Key Trends in Europe for Global Funds

In the wake of Brexit, Europe is facing potentially significant changes in cross-border investment and distribution. In the July 21, 2017, edition of Focus on Funds, Mike O’Brien, chief executive of JP Morgan Asset Management’s Europe, Middle East, and Africa business, offers his perspective on what this could mean for funds and their investors.

Transcript

Stephanie Ortbals-Tibbs, ICI director, media relations: UCITS may be a European fund construction, but it’s a global success story. Today, however, there are questions surrounding the future of the global investment vehicle, as I recently learned from speaking with JP Morgan Asset Management. One of its leaders, Mike O’Brien, shared his concerns with me for funds and their investors.

Mike O’Brien CEO, EMEA, and co-head, global investment solutions, JP Morgan Asset Management: UCITS is one of the big success stories of financial services in Europe. What it does is it creates cross-border vehicles that ultimately can grow in size. The larger the size of those funds, then the lower the cost of running them. Europe and UCITS have 30,000 funds, the average size is about $200 million. The US has 10,000 mutual funds, the average size of those funds is seven times [greater]. So, Brexit is going the wrong way. What we want to do is create bigger funds, and less of them, that benefit the consumer in terms of lower operating costs.

Our worry is that London has created an industry that is serving all of Europe—$7 trillion of assets under management in London, one-third of which relates to Europe—economies of scale, lower cost, it’s good for the consumer. The danger with Brexit is that areas like passporting and financial services, and delegation of asset management back to London, will basically be taken away.

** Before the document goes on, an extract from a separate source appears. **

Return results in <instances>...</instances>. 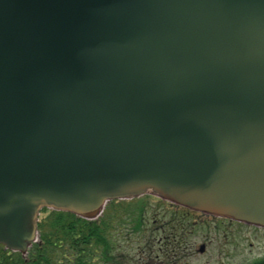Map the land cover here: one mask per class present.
<instances>
[{"label": "water", "instance_id": "1", "mask_svg": "<svg viewBox=\"0 0 264 264\" xmlns=\"http://www.w3.org/2000/svg\"><path fill=\"white\" fill-rule=\"evenodd\" d=\"M143 194L264 228V0H0V244Z\"/></svg>", "mask_w": 264, "mask_h": 264}, {"label": "trees", "instance_id": "2", "mask_svg": "<svg viewBox=\"0 0 264 264\" xmlns=\"http://www.w3.org/2000/svg\"><path fill=\"white\" fill-rule=\"evenodd\" d=\"M145 204L140 198L127 203L111 202L96 220L43 209L37 226L38 241L31 245L25 256L0 244V264H114L113 255L122 253L117 249L122 247L118 240L139 231ZM181 213L188 219L191 216L187 210ZM167 222V226L163 225V237L157 247L187 246L185 236L190 225H178L181 222L178 219ZM167 255L173 257L171 251ZM252 264H264V255Z\"/></svg>", "mask_w": 264, "mask_h": 264}, {"label": "rangeland", "instance_id": "3", "mask_svg": "<svg viewBox=\"0 0 264 264\" xmlns=\"http://www.w3.org/2000/svg\"><path fill=\"white\" fill-rule=\"evenodd\" d=\"M139 198L146 203L139 231L129 233L127 240L119 239L118 244L132 257L136 256L138 251L149 254L151 258L158 256V259L151 261L146 259L141 264H165L167 262L170 264L171 255L155 251L152 247L157 246L159 239L157 234L159 233H154L158 231L161 220L167 226V221L171 219H178L181 221L178 225H190L189 228H191L185 236V242L193 254L182 264H252L264 255L263 228L238 223L227 224L228 222L223 219H215L200 213H195L188 219L181 213V209L169 208V204L172 203L155 195H144ZM174 205L172 204L171 207H175ZM201 244H205L203 253L197 250ZM134 261L135 259H132L131 263L134 264Z\"/></svg>", "mask_w": 264, "mask_h": 264}, {"label": "flooded vegetation", "instance_id": "4", "mask_svg": "<svg viewBox=\"0 0 264 264\" xmlns=\"http://www.w3.org/2000/svg\"><path fill=\"white\" fill-rule=\"evenodd\" d=\"M169 208H173L175 210H177L178 208L177 207H170ZM188 212L190 213V215L194 216L196 212H193V211H189ZM199 214V213H197ZM227 221L228 223L227 224H230V223H236V222H233V221H229V220H225ZM224 223V222H223ZM225 224V223H224ZM240 224V223H238ZM155 250H158V251H164L166 252L165 254H169V252L171 251L172 252V255L173 257H171L172 261H170V264H182L184 261H187L189 258H191L193 252L190 251L191 249L188 247V246H185L183 248H179V247H172V248H167V247H164V248H160V247H153ZM145 255V256H143ZM129 257L125 256L124 254L120 255L119 257L117 258H113L114 259V263L117 262L119 260V262L124 261V260H128ZM158 259V256H156L155 258H151V256H149V254H145L144 252H140L135 256V257H131L130 259H135L136 263L137 264H141L142 261L144 260H154V259ZM169 262L165 263V264H168Z\"/></svg>", "mask_w": 264, "mask_h": 264}, {"label": "bare ground", "instance_id": "5", "mask_svg": "<svg viewBox=\"0 0 264 264\" xmlns=\"http://www.w3.org/2000/svg\"><path fill=\"white\" fill-rule=\"evenodd\" d=\"M39 218H40V214L38 215L37 226H38V223H39ZM36 241H38V228H37V238H36ZM36 241H35V242H36ZM35 242H34V243H35ZM34 243H32V244H34ZM32 244H31V245H32ZM31 245H30V247H31ZM30 247H29V248H30ZM29 248H28V249H29ZM9 250H10V249H9ZM11 251H14V250H11ZM14 252H18V251H14Z\"/></svg>", "mask_w": 264, "mask_h": 264}]
</instances>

Ortbals-Tibbs: And Mike, at the same that we’re talking about concerns around Brexit, there is the promising news out of the European Union on the Capital Markets Union [CMU] front.

O’Brien: There is the danger that Brexit runs counter to the CMU objectives, which is to create wider, deeper, capital markets that can be used to finance infrastructure investing in Europe, jobs, and growth around mid-sized employers—so, the worry is that Brexit will actually fragment the capital market in Europe, will damage the ability to create deeper capital markets, and the story is that it will actually be less beneficial for consumers.

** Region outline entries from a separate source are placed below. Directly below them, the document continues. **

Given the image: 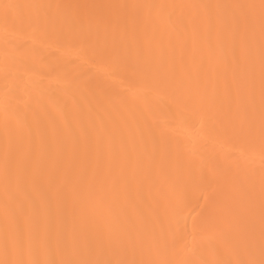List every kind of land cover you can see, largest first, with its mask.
Listing matches in <instances>:
<instances>
[{
  "label": "bare ground",
  "instance_id": "obj_1",
  "mask_svg": "<svg viewBox=\"0 0 264 264\" xmlns=\"http://www.w3.org/2000/svg\"><path fill=\"white\" fill-rule=\"evenodd\" d=\"M46 0H0V3H36ZM61 3H259V0H58ZM193 13L198 10H192ZM175 23L156 21L164 41L153 49L154 59L145 61L136 46L111 51L112 39L102 32L88 33L62 23L8 27L0 22V247L5 221V182L2 126L5 106L17 134L15 144L22 176L18 199L24 217L31 213L25 197L34 179L40 191L49 180L58 185L70 163V145L81 129L102 130L113 144L123 145L132 161H139L134 179L118 197L117 213L127 211L140 221L146 244L159 248V258L173 261L229 259L225 247L238 248L246 241L242 222L232 221L216 209L224 203L234 182L254 169L259 189L261 157L236 135L240 120L235 107L221 106L217 93L228 88L236 94L249 68L240 61L239 43L223 40L218 45L202 25L188 22L187 13ZM175 48L168 47V40ZM256 83L257 123L259 111L260 39L251 42ZM170 56L183 60V72L164 73ZM216 101V102H214ZM66 128L71 138L64 135ZM210 169L214 170L209 183ZM134 206V207H133ZM179 209V211H177ZM55 201L40 207L32 231L44 241L38 258H63L57 251L55 231L46 235L48 220L54 222ZM193 217L201 223L192 234ZM68 227L71 221L68 220ZM258 227V219H257ZM29 233L26 229L25 240ZM69 242L67 232L61 244ZM81 244L87 239L82 238ZM216 249H221L217 252ZM258 257V251H257Z\"/></svg>",
  "mask_w": 264,
  "mask_h": 264
},
{
  "label": "snow or ice",
  "instance_id": "obj_2",
  "mask_svg": "<svg viewBox=\"0 0 264 264\" xmlns=\"http://www.w3.org/2000/svg\"><path fill=\"white\" fill-rule=\"evenodd\" d=\"M187 13L193 26L202 25L209 38L215 37L218 45L223 40L239 43L240 61L249 68L241 84L234 76L236 94L228 88L217 93L221 106H233L240 115L233 131L250 149L259 147L261 168L259 189L254 182L255 170L247 169L243 179L234 182L228 199L217 207L227 212L232 221L242 222L246 229V241L238 247H225L222 251L229 259H202L173 261L159 258V248L146 244L140 221L127 211L117 213L118 197L134 179L139 161H132L126 148L115 146L112 136L105 137L102 130L81 129L70 145V163L62 181L53 185L49 180L47 191H40L34 179L30 180L32 192L25 199L30 201L31 213L24 217V204L18 199L21 183L29 178L22 176L19 154L15 144L17 129L11 122V114L5 106L2 126L5 135L3 173L5 201L4 238L0 247V264H264V0L259 3H204V4H151V3H61L46 0L36 3H0V22L8 27H24L40 24L62 23L69 28L88 33H103L112 39L111 51L101 50V55L118 57L121 48L136 46L138 57L145 61L154 59L153 49L164 41L158 34L156 21L164 18L169 24ZM192 10H198L193 13ZM257 28L260 39L259 111L257 123L256 83L251 72L254 63L251 42ZM168 47L175 48L169 39ZM183 72V60L170 56L164 73L175 76ZM216 102V101H214ZM64 135L71 138L70 128ZM214 170L210 169L209 183ZM55 201L54 222L48 220L47 236L53 230L57 251L63 258L41 260L38 258L44 241L32 231V221L39 215L40 207ZM134 207V206H133ZM179 211V209H177ZM71 224L68 227V220ZM192 234L200 231L201 223L193 217ZM258 219V227H257ZM29 233L25 240V231ZM67 232L69 242L61 244ZM86 238L87 242L79 241ZM220 252L221 249H216ZM258 251V257H257Z\"/></svg>",
  "mask_w": 264,
  "mask_h": 264
}]
</instances>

Ortbals-Tibbs: How can we quantify the untapped investing potential that a CMU might unleash in Europe?

O’Brien: Well, an effective CMU will go hand-in-hand with better fund structures, better options for the consumer. Forty percent of the average European’s financial assets are in deposits. Less than 10 percent are invested in funds. It is critical for the success of Europe to create these deep capital markets—that we get more of the consumers’ investable assets into long-term investing. That means out of deposits and into funds.

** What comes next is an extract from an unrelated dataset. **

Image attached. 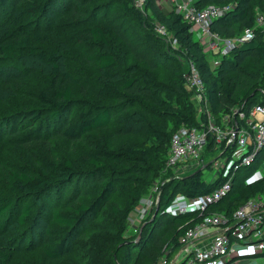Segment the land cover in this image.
Segmentation results:
<instances>
[{"label": "trees", "instance_id": "obj_1", "mask_svg": "<svg viewBox=\"0 0 264 264\" xmlns=\"http://www.w3.org/2000/svg\"><path fill=\"white\" fill-rule=\"evenodd\" d=\"M55 1L0 0V13L11 15L21 7L24 18L33 22L41 16L52 14L55 11ZM135 2L136 0H80L81 10H72L65 16H59L54 22L55 33L58 35L73 31L72 40L69 41L63 38L53 41L50 32H20L15 26L0 34V74L4 61L10 64L7 67L14 69L19 65L23 53L31 57L38 69H48L45 75L43 71L37 77V85L31 90L30 100L23 102L17 112L2 117L6 134H12L13 118L18 117L22 118L19 125L23 131L18 139L34 141L43 132H52V135L46 136L77 142L88 135V148L83 155L73 160L66 159L60 164H53L45 155H39L46 172H57L58 178L55 181L65 185H69L72 180L84 181L82 186L77 182L76 188L71 187L69 201L72 206L69 211L51 210L48 219L56 226L47 225L42 228L40 250L49 261L62 260L71 253L72 241L83 238L86 234L85 228L82 231L80 228L86 227L88 220H96L109 204L119 180L106 179L105 161L115 165L132 162L140 167L148 166L147 168H152L151 177L159 178L163 185L158 202L159 213L151 221L152 215L148 216L138 240V234L123 238L122 225L143 194L146 182L141 181L137 190L129 194L123 208L110 206L112 213L120 220L121 227L116 231L117 245L114 251L110 255L109 252L105 253L104 248L99 264H154L168 248L170 252L167 258L171 259L180 246L179 236L188 227L200 222L204 215L217 211L231 218L249 199L264 194V177L246 183L256 165L264 159L263 147L249 166L241 167L235 172L226 196L208 206L202 215L197 212L177 216L161 213L175 194L182 193L188 197L206 194L227 179L218 172L209 183L190 174L165 181L175 175L172 170L162 173L173 132L181 126L200 127L207 123L206 113L198 111L192 90L186 88L185 75L189 64L195 66L204 83L205 103L202 107L218 125L222 116L231 114L235 109L248 115L254 105L264 103V24L255 25L258 15H262L264 19V0H193V5L199 9L207 5H232L229 11L210 23L209 31L220 37H235L245 27H255L254 38L220 56L214 68H211L206 59L201 41L194 38L191 24L181 14L173 10L163 12L156 0H143L140 5ZM105 6H108V14L119 9L121 15L126 16L123 26L117 23L121 18L118 16L100 19ZM131 24L136 25L139 36L131 37L126 33ZM156 24L166 28L167 37L156 32ZM170 40L175 41L177 48L167 46ZM66 43L76 46L78 52L84 51L82 61L85 66L82 65V68L93 67L97 75L94 76L89 70L86 77L78 69L79 64L71 68L62 67V50H65ZM76 47L74 48L77 50ZM167 53L172 54L176 65L168 84L163 86L155 78L154 70L158 65L157 59L158 62L168 60L165 56ZM73 87L82 95L75 96ZM18 88L17 85L16 89ZM84 90L88 92L85 96ZM72 108L78 110L69 117ZM234 116L239 126H245L244 120L237 114ZM112 119L116 123V134H130L138 125L143 136L151 140L148 150L132 145L110 149L103 140L89 136V132L107 126ZM218 149L221 156L229 152L230 157V148H226L224 142ZM214 151V140L209 135L205 153ZM109 172L108 169V174ZM141 172L139 168L134 170L138 176ZM239 172L242 173L238 176ZM6 180L14 193L17 192V197L21 194L24 200L17 203L13 196L0 195V235L10 222L23 227L32 224L35 212L33 198L43 196L54 182L47 175L24 170L9 171ZM133 181L136 183L138 180ZM95 185L101 188L97 195L89 202L81 201L79 198L83 193L89 190L93 192L92 187ZM36 219L39 220L37 216ZM126 247L132 248L127 255L124 252ZM12 250L9 252L0 248V264H11L16 253L28 251L17 247ZM255 256L264 257V253Z\"/></svg>", "mask_w": 264, "mask_h": 264}, {"label": "rangeland", "instance_id": "obj_2", "mask_svg": "<svg viewBox=\"0 0 264 264\" xmlns=\"http://www.w3.org/2000/svg\"><path fill=\"white\" fill-rule=\"evenodd\" d=\"M79 1L80 0H56L53 4V10L55 11L52 14L41 16L33 22H28L24 18L20 9L21 7L16 9L13 13H11V15H7V13L4 12L2 14L0 13V34L9 30L12 26H15L16 30H19L20 32H31L33 30L50 32L52 34L51 38L53 41L63 39L66 41L72 40L71 34L73 31H67L64 34L58 35L55 33L56 29L54 27V22L59 16H65L72 10L78 11L80 8ZM142 1L143 0H136L135 4L140 5ZM156 3L165 13L171 10L169 0H156ZM108 10V6L103 7L100 19H108L109 16H113V18L118 16L121 17L120 20H116L118 24L122 25L125 22L126 16L121 15L119 9L114 10L110 14H108ZM57 11L59 13L56 14ZM105 12H107V15H105ZM113 24H115V22H113ZM160 27H163L164 29L162 34L158 32V28ZM155 30L162 37L168 36L167 30L163 25L156 24ZM126 33L131 37H137L140 35L136 25L132 24L127 27ZM194 38L199 40L196 33H194ZM167 46L171 49L177 48V44L173 40H170ZM202 46H204L203 43ZM74 47L76 46H70L68 43L65 44V50H62L64 54V65L62 64V67L65 66L66 68H71L72 66L76 67L77 64H79L78 69L86 77L89 70L94 76L97 75V71L93 67L82 68V65H84L82 61L84 51L81 50L78 52V48L76 47V50ZM204 51L206 52L205 49ZM171 55L172 54L168 53L165 55L168 57L167 61L162 59L158 62L157 59L158 65L154 70L155 78L158 80V83H161L163 86L168 84L169 78L173 75L172 71L175 69L174 66L176 64H174L175 61L172 59ZM219 58L220 56L218 54H213L211 51L206 52V59L208 60L211 68H214L215 63L219 60ZM19 62L20 63L17 67L10 69L6 66L10 64L4 61V66L1 71L2 73L0 74V195L13 196L16 198L17 203H21L24 200L21 194L17 197V192L14 193L13 189L8 185L6 178L11 170H24L34 174L47 175V177L52 178L54 182L47 188L43 196L33 198L35 212L33 214L34 221L32 224H28L27 227L16 225L14 222L6 224V229L0 235V248L9 252L13 251L12 249L15 247L28 249V251H25L24 253H16L17 256L11 260V264H99V262H101L102 251L104 248L106 249L105 253L109 252L110 255L114 251V248L117 245L115 242L116 231L119 227H121L120 220L112 213L110 206L116 205L118 208H123L129 194L134 193V191L137 190L141 181L143 183L146 182L143 194L140 196L137 204H135L130 215L122 225L123 238L132 237L139 233L141 226L148 221V216L150 217L153 215L156 206L159 204L157 195L159 189L162 188L163 182H160L159 178L155 179L151 177L153 173L152 168H147L148 166L143 165L140 167L137 163L132 162H124L119 165H115L105 161L106 179L108 180L109 178L119 180L116 183L117 188L111 195L109 204L101 211L96 220H88L87 226L80 228V231L85 228V237L83 235V238L79 237L72 241L73 250L71 253L65 255L64 259L49 261L45 258L40 250L42 228L47 225L56 226L54 222L48 219L51 210L60 209L69 211L72 206V202L69 201V198H71L70 195L72 194L71 187L76 188L75 184L77 182L79 186H82L84 185V181L81 179H78L77 181L72 180L69 185L55 181V179L58 178L57 172H46V167L39 155H45L48 161L53 164H60L66 159L73 160L77 156L83 155L84 150L88 148V135H85L81 141L77 142H69L57 137L46 136L48 134L52 135V132H43L38 135L37 140L34 141H30L29 139H18L17 137L23 132L21 131V127L19 125L22 118L18 117L13 118V128L11 129L12 134H6L7 129L2 126V117L10 116L11 113L17 112L23 102L30 100L31 90L37 85V77L41 76L43 71L44 75L48 72L47 68H43L42 70L38 69V67L35 66L37 64H35L31 60V57L26 55V53H23ZM130 62H132L131 58ZM22 80L24 81L22 82ZM17 85L19 86L18 89H16ZM186 88L188 89L189 87L186 85ZM73 90L75 91V96L82 95L78 94L75 87H73ZM87 93L88 92L84 90L83 95L85 96ZM77 110V108H72L69 112V117H71L72 113ZM226 115L230 116L233 122V114L231 113ZM115 125V120L112 119L107 126L91 131L88 134L93 138L103 140L105 145L110 149L132 145L134 147L141 146L142 149L148 150L147 146L151 143V140L143 136V133L138 125L136 126L135 131L130 134H116L114 131ZM176 131L177 129L173 132V134ZM228 153L222 157H219V149H215L212 153H204V161L201 166L199 165V167H194L190 162H186L184 167L191 166V168L189 170L181 171L177 177L181 178L183 175L186 176L187 174H190L196 176L199 180H205L209 183L215 178V176H217V169L220 164L224 163L225 157ZM151 154L153 155V153ZM215 161L217 162L216 165L214 164ZM209 162L211 165L204 167ZM137 168L142 171L140 176L134 173V170ZM108 169L110 171L109 174ZM240 173L242 172H239L237 175L239 176ZM134 179L138 181L134 183ZM92 188H94L93 192L90 190L86 191L79 199L83 202H89L101 189L99 185H95ZM141 206L146 207L147 209L145 215H141L140 213L142 210ZM212 212L224 214L217 211ZM36 216L39 220L36 219ZM9 221H12V219ZM190 221L191 219L188 222ZM188 222L185 224H188ZM211 230L217 229L212 228ZM21 233L23 235H21ZM181 248L182 246L180 245L177 251ZM131 250L132 248L126 247L124 251L125 255L129 254ZM177 251H175L173 255L176 254ZM182 256L183 255H181V258ZM81 258L82 261L80 262ZM259 260H263V258H259ZM143 261L144 263L146 262V260Z\"/></svg>", "mask_w": 264, "mask_h": 264}, {"label": "built area", "instance_id": "obj_3", "mask_svg": "<svg viewBox=\"0 0 264 264\" xmlns=\"http://www.w3.org/2000/svg\"><path fill=\"white\" fill-rule=\"evenodd\" d=\"M169 2L171 10L181 14L183 19L191 24V30L204 44L206 52L211 51L213 54L224 56L233 48L248 43L255 36V27H245L237 36L231 38L220 37L209 31L212 20L229 11L232 8L231 4L207 5L199 9L193 5V0ZM263 24V16L258 15L255 25ZM158 32L162 34L163 27L158 28ZM185 83L194 94L198 111L206 113L207 123L200 127L181 126L177 129L170 139L162 173L166 174L168 170H172L177 176L181 171L191 168L184 167L186 162H190L194 167L201 166L209 135L214 140L215 149L220 148L224 142L225 147L230 148L231 154L230 157L229 154L225 157L219 168L217 167L218 172L227 179L206 194L195 197L176 194L171 203L161 211L162 214L171 216L190 212H197L200 215L205 213L208 206L220 201L229 192L235 172L241 167L249 166L257 152L264 147V103L254 105L248 115L240 109H235L232 111L233 122L230 116L225 115L218 125L202 107L205 103V87L198 71L191 63L185 75ZM236 114L244 120L245 126H239L235 120ZM219 157H222L221 152ZM260 178V174L253 173L246 179V183ZM141 207L140 213L145 215L147 209ZM212 228L217 230H211ZM178 240L182 248L172 255L171 259L167 258L170 248L165 249L154 264H233L240 256L253 252L261 253L264 251V194L249 199L231 218L213 212L204 215L199 223L188 227Z\"/></svg>", "mask_w": 264, "mask_h": 264}, {"label": "crops", "instance_id": "obj_4", "mask_svg": "<svg viewBox=\"0 0 264 264\" xmlns=\"http://www.w3.org/2000/svg\"><path fill=\"white\" fill-rule=\"evenodd\" d=\"M253 173L260 174L261 178L264 177V159L256 165V167L254 168L251 174ZM261 253H264V251H262ZM257 254L258 253L253 252L240 256L235 262H233V264H263L264 257L255 256ZM259 258H263V260H259Z\"/></svg>", "mask_w": 264, "mask_h": 264}, {"label": "water", "instance_id": "obj_5", "mask_svg": "<svg viewBox=\"0 0 264 264\" xmlns=\"http://www.w3.org/2000/svg\"><path fill=\"white\" fill-rule=\"evenodd\" d=\"M209 165V163L208 164H206L204 167H206V166H208ZM203 168V167H202ZM201 168V169H202ZM198 172V171H197ZM178 177L177 176H174V177H172V178H170V179H166L165 181H168V180H171V179H177ZM164 181V182H165ZM160 193H161V188L159 189V191H158V195H157V198H158V200H159V197H160ZM158 210H159V206L157 205L156 206V208H155V211L153 212V215L151 216V219L149 220V221H151L154 217H155V215L157 214V212H158ZM146 224V222L141 226V228H140V230H139V233H138V236H137V240L139 239V237H140V233H141V230H142V227L144 226Z\"/></svg>", "mask_w": 264, "mask_h": 264}, {"label": "clouds", "instance_id": "obj_6", "mask_svg": "<svg viewBox=\"0 0 264 264\" xmlns=\"http://www.w3.org/2000/svg\"><path fill=\"white\" fill-rule=\"evenodd\" d=\"M249 251H252V249H249Z\"/></svg>", "mask_w": 264, "mask_h": 264}]
</instances>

Ortbals-Tibbs: Mike, the last question is: How you see the long game for investors and funds?

O’Brien: I would think about the ability to position funds across all of Europe, because again, it’s about the economies of scale. Remember, the less funds that are there that are larger in size, then the better the economy is for the consumer, and therefore the lower the cost. So it is about creating an environment that basically facilitates cross-border sales of funds, and also fosters innovation, not making it difficult to build funds that are different and that are better aligned with what the consumer needs, for retirement, for example.